PROBLEM TO SOLVE
Every line of the listing below should come back exactly as written, with no images.

SOURCE MATERIAL
******

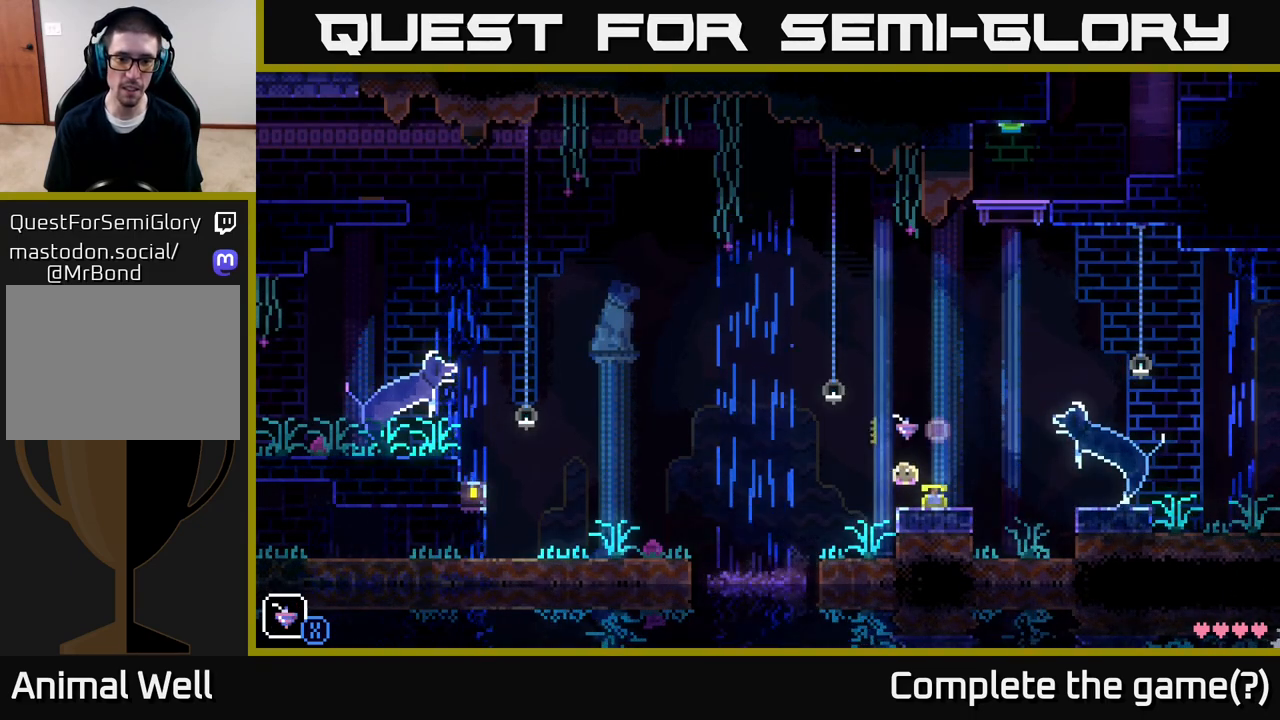
{"buttons": ["A"], "left_stick": "left", "right_stick": "center", "events": [[333, "A", "down"]]}
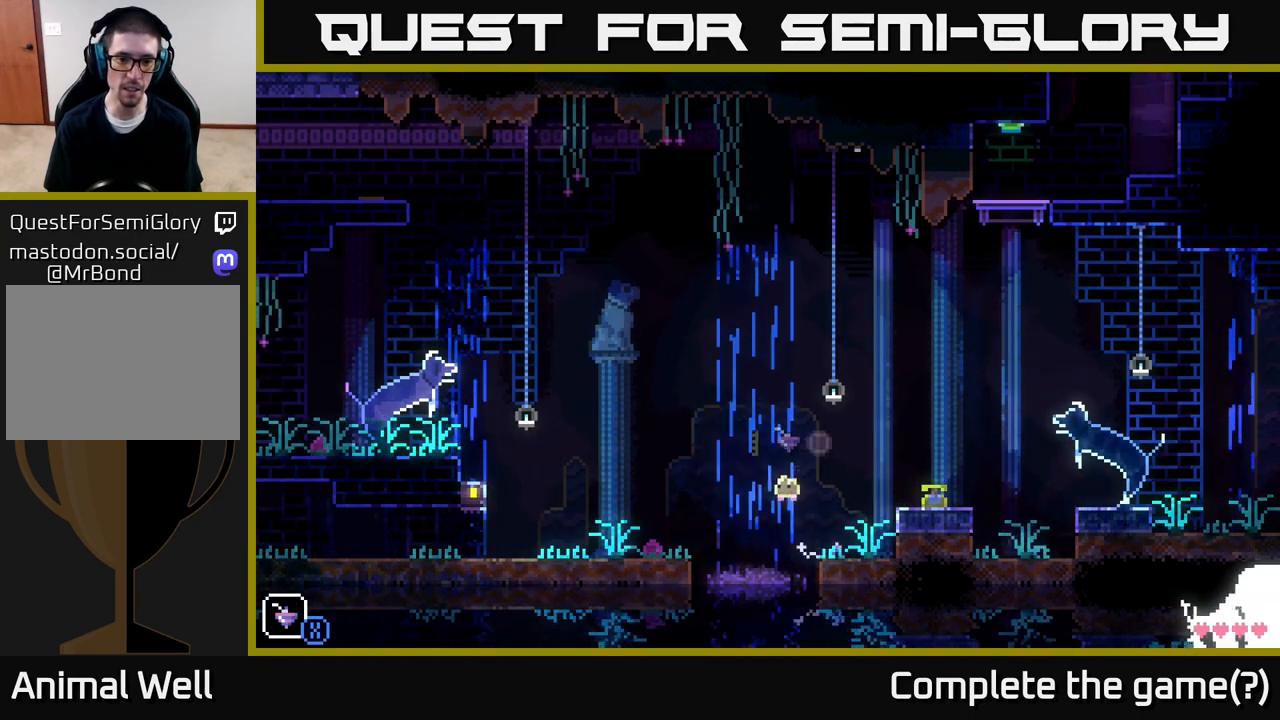
{"buttons": [], "left_stick": "left", "right_stick": "center", "events": [[117, "A", "up"], [150, "A", "down"], [233, "A", "up"]]}
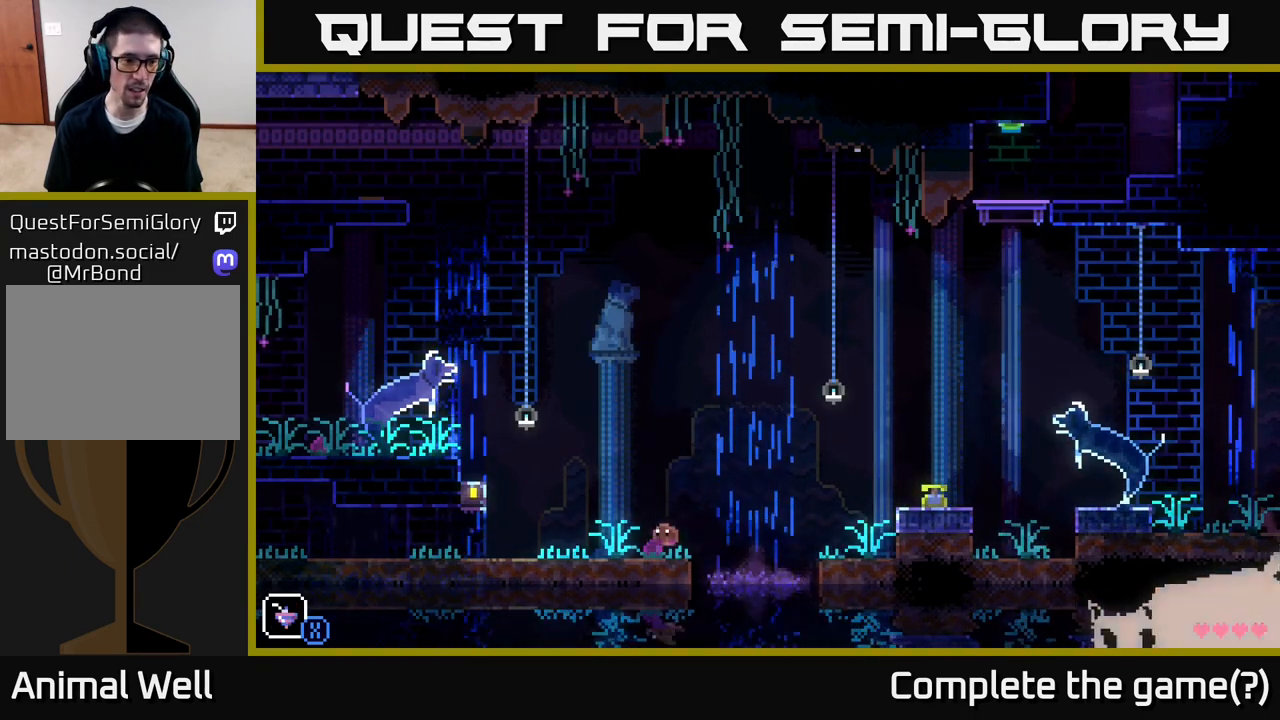
{"buttons": [], "left_stick": "left", "right_stick": "center", "events": [[67, "R1", "down"], [133, "R1", "up"], [317, "L1", "down"], [433, "L1", "up"]]}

******

RESPONSE BOX
{"buttons": ["A"], "left_stick": "left", "right_stick": "center", "events": [[333, "A", "down"]]}
{"buttons": [], "left_stick": "left", "right_stick": "center", "events": [[117, "A", "up"], [150, "A", "down"], [233, "A", "up"]]}
{"buttons": [], "left_stick": "left", "right_stick": "center", "events": [[67, "R1", "down"], [133, "R1", "up"], [317, "L1", "down"], [433, "L1", "up"]]}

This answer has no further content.